Did the Oregon State Fair award a blue ribbon for pot plants?
Not quite. However, the Oregon State Fair featured a display with nine exemplary pot plants, selected from a larger pool and based on an independent competition. A significant amount of ink was spilled over these particular plants in widely distributed media like the Guardian and USA Today, probably because no state fair had ever allowed a display of living cannabis. So, once again, Oregon has raised the bar with weed.
The plants themselves were immature, meaning they were not producing flowering bud. The plants also contained zero THC content and therefore could not get anyone high. Even if the plants were loaded with THC and heavy with buds, however, fairgoers could not have enjoyed them in the traditional manner. This is due to the law against public weed use, which includes fairgrounds. (I realize that this may be confusing for anyone who has attended the Oregon Country Fair.)
I will confess that I have never attended our state fair, and, having seen a plant or two in my line of work, I did not feel compelled to make the trek. My information, however, is that the display was restricted to adults 21 and over. I also understand that each interested adult was required to provide photo identification prior to entering the tent. Feeling leery of a possible peep show vibe, I watched a few videos of fairgoers at the display and was relieved to see that it all looked pretty normal.
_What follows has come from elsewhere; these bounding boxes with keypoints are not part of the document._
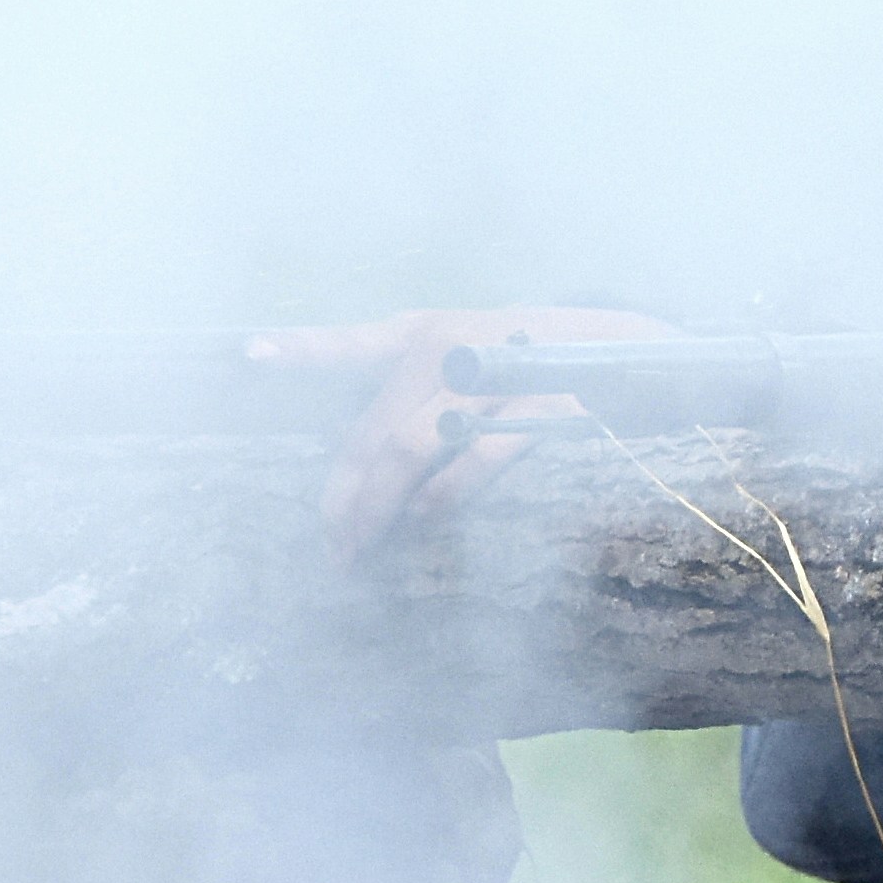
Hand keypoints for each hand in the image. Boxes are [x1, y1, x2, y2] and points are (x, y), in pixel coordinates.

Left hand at [250, 306, 669, 559]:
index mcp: (425, 334)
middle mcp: (451, 348)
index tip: (249, 355)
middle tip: (331, 543)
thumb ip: (421, 401)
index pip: (352, 347)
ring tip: (360, 547)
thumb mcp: (475, 361)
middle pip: (375, 429)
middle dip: (345, 495)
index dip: (301, 351)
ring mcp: (494, 376)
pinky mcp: (541, 405)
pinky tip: (422, 521)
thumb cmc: (542, 367)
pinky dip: (444, 493)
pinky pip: (476, 457)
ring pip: (411, 446)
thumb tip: (371, 475)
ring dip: (379, 505)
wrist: (633, 353)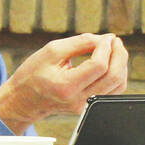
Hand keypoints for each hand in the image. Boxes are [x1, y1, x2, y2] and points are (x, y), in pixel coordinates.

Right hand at [0, 33, 128, 129]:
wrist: (24, 100)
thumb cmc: (33, 74)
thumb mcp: (52, 51)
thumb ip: (79, 43)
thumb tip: (105, 39)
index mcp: (66, 86)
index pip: (99, 66)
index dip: (106, 48)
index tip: (106, 37)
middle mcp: (78, 100)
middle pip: (113, 77)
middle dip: (119, 54)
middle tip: (114, 41)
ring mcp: (85, 106)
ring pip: (118, 85)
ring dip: (120, 64)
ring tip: (113, 49)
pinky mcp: (89, 106)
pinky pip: (113, 91)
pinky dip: (116, 74)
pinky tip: (110, 62)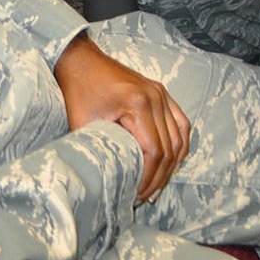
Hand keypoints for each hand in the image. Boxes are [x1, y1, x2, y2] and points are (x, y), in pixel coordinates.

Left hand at [54, 32, 190, 203]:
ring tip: (157, 186)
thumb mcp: (84, 125)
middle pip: (170, 148)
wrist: (80, 61)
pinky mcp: (161, 92)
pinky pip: (180, 122)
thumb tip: (110, 182)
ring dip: (172, 165)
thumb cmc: (78, 92)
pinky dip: (179, 145)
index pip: (154, 151)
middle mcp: (156, 97)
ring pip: (180, 137)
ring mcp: (161, 93)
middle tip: (144, 198)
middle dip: (159, 178)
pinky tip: (171, 163)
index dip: (148, 178)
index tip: (135, 195)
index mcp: (138, 104)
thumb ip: (101, 151)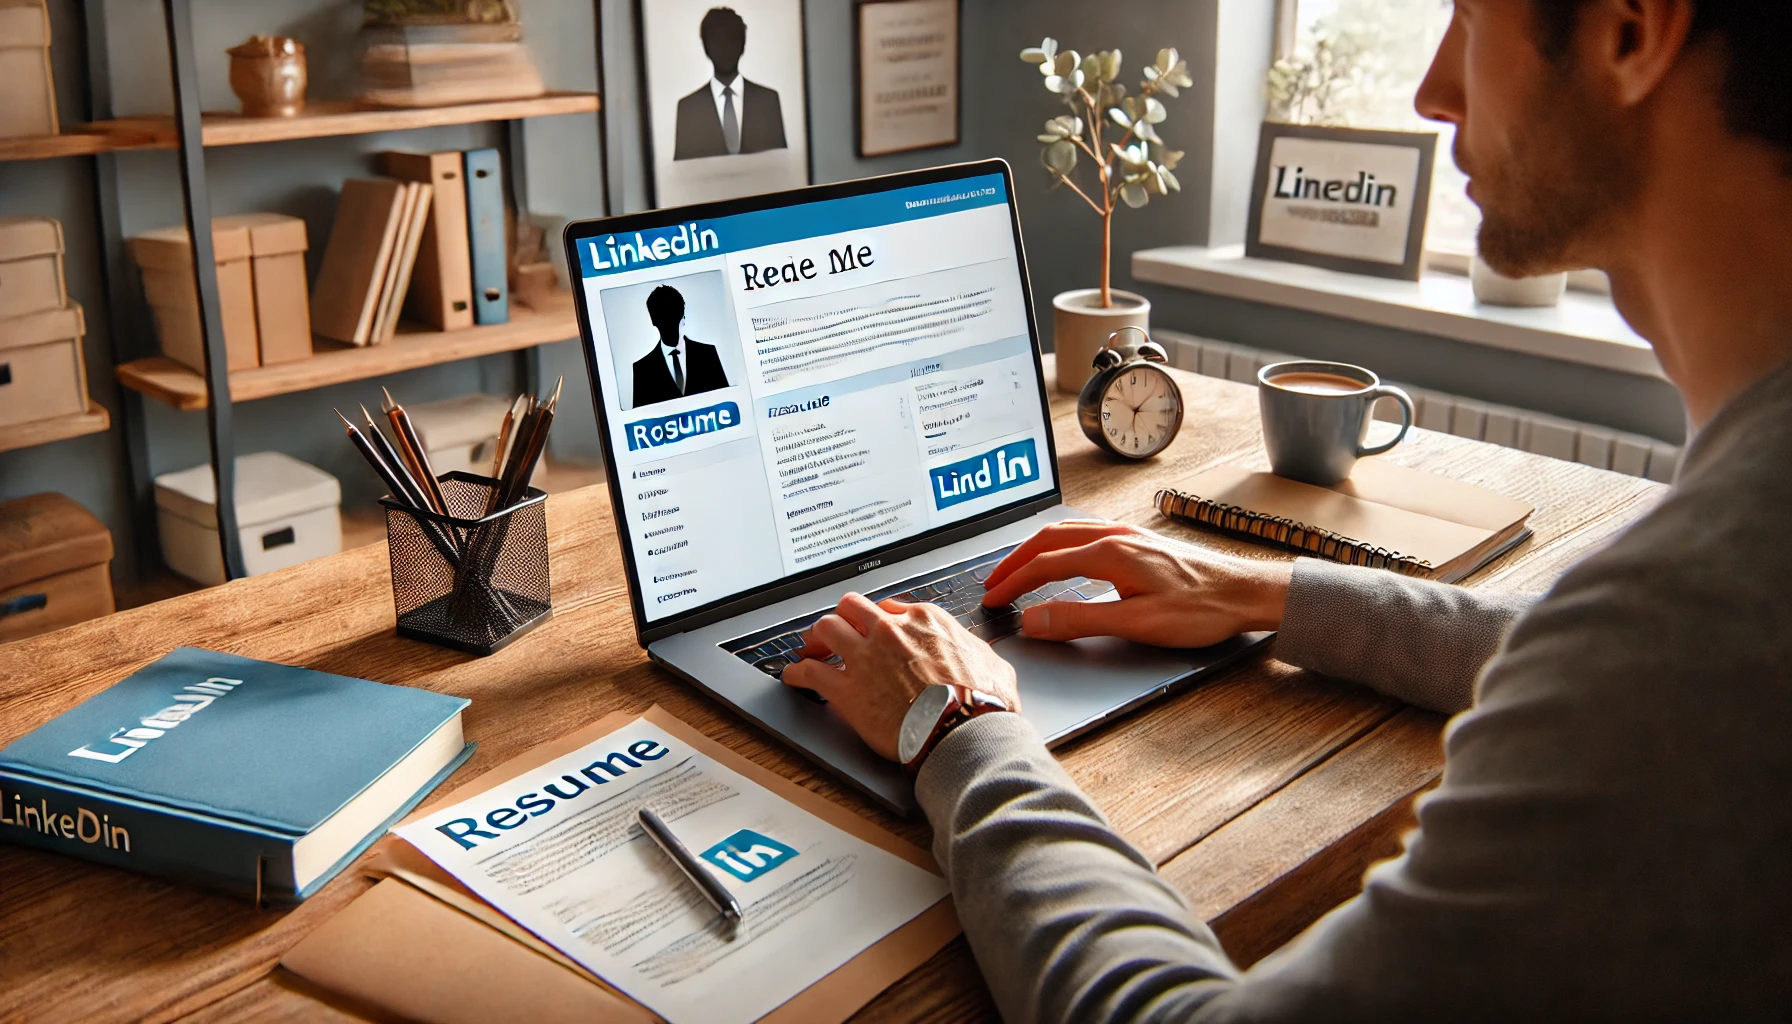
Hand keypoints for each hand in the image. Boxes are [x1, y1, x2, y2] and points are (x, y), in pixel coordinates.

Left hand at [783, 593, 1019, 761]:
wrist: (964, 733)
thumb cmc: (982, 704)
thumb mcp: (992, 664)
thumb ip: (976, 651)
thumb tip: (981, 655)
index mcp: (925, 620)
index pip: (889, 607)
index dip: (878, 621)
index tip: (875, 631)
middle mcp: (890, 630)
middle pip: (852, 607)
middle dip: (843, 618)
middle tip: (837, 634)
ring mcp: (864, 656)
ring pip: (826, 627)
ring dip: (816, 638)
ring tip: (811, 650)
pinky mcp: (846, 688)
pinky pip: (808, 672)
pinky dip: (797, 673)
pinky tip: (793, 678)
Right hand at [980, 520, 1292, 647]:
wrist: (1246, 592)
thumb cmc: (1202, 609)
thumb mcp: (1136, 622)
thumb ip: (1080, 619)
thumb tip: (1034, 618)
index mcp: (1111, 552)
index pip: (1045, 564)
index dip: (1013, 583)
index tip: (993, 600)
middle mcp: (1116, 535)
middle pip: (1049, 540)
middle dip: (1016, 561)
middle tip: (993, 584)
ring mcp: (1129, 534)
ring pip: (1067, 531)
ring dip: (1036, 549)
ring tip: (1017, 569)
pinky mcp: (1140, 541)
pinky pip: (1086, 532)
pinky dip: (1060, 544)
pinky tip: (1063, 556)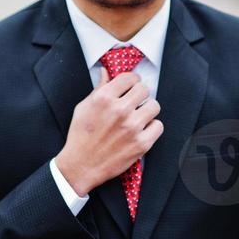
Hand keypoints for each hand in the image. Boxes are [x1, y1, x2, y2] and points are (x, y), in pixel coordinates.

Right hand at [55, 67, 162, 195]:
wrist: (80, 166)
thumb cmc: (80, 137)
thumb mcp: (83, 108)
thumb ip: (98, 88)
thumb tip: (106, 72)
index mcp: (103, 98)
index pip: (130, 77)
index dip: (131, 81)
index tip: (131, 86)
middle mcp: (119, 111)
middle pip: (144, 89)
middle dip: (140, 95)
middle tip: (135, 102)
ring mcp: (132, 127)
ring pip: (154, 106)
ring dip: (147, 110)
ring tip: (139, 117)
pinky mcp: (141, 144)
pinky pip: (158, 126)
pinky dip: (152, 128)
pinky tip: (142, 131)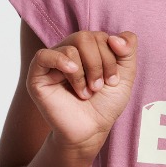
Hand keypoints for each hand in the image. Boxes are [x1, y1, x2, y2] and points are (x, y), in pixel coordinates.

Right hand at [26, 30, 137, 155]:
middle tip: (99, 87)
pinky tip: (71, 71)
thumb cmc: (105, 104)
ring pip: (70, 47)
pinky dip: (61, 61)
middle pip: (85, 38)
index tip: (113, 80)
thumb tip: (115, 37)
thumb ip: (128, 50)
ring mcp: (53, 62)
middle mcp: (69, 51)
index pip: (101, 36)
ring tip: (86, 92)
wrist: (91, 130)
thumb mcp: (125, 75)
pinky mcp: (37, 76)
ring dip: (85, 73)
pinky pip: (44, 55)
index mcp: (88, 48)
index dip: (112, 57)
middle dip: (99, 64)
Of course, the fair did not offer any opportunity for attendees to actually purchase or receive marijuana and it would not be allowed to do so without an Oregon Liquor Control Commission license (which the fair would not have been able to acquire). But the Oregon State Fairs action shows a growing acceptance of, and even pride in, marijuana. Just last year, the Oregon Cannabis Business Council was permitted to hand out literature on pot at the fair. Next year, we may see ribbons awarded. And who knows? One day there could even be a baking competition. This is a state fair, after all.
The trailblazing display shows that even traditional Oregon cultural institutions have begun to accept the idea of legal cannabis, which is an official crop under our state statutes and a bona fide part of the Oregon identity. Because the fair is a celebration of Oregons culture, it makes sense to include stunning weed plants alongside the 4-H dog show, the laser light show, the Foreigner and CCR sets, and everything else that looked so delightful in Oregon State Fair literature.
The longer marijuana is legal, the more normalized it will become. If the Oregon State Fair continues to include cannabis displays in coming years, the plant could eventually become as American as apple pie, or maybe even laser lights and Foreigner. It seems we are well on the way.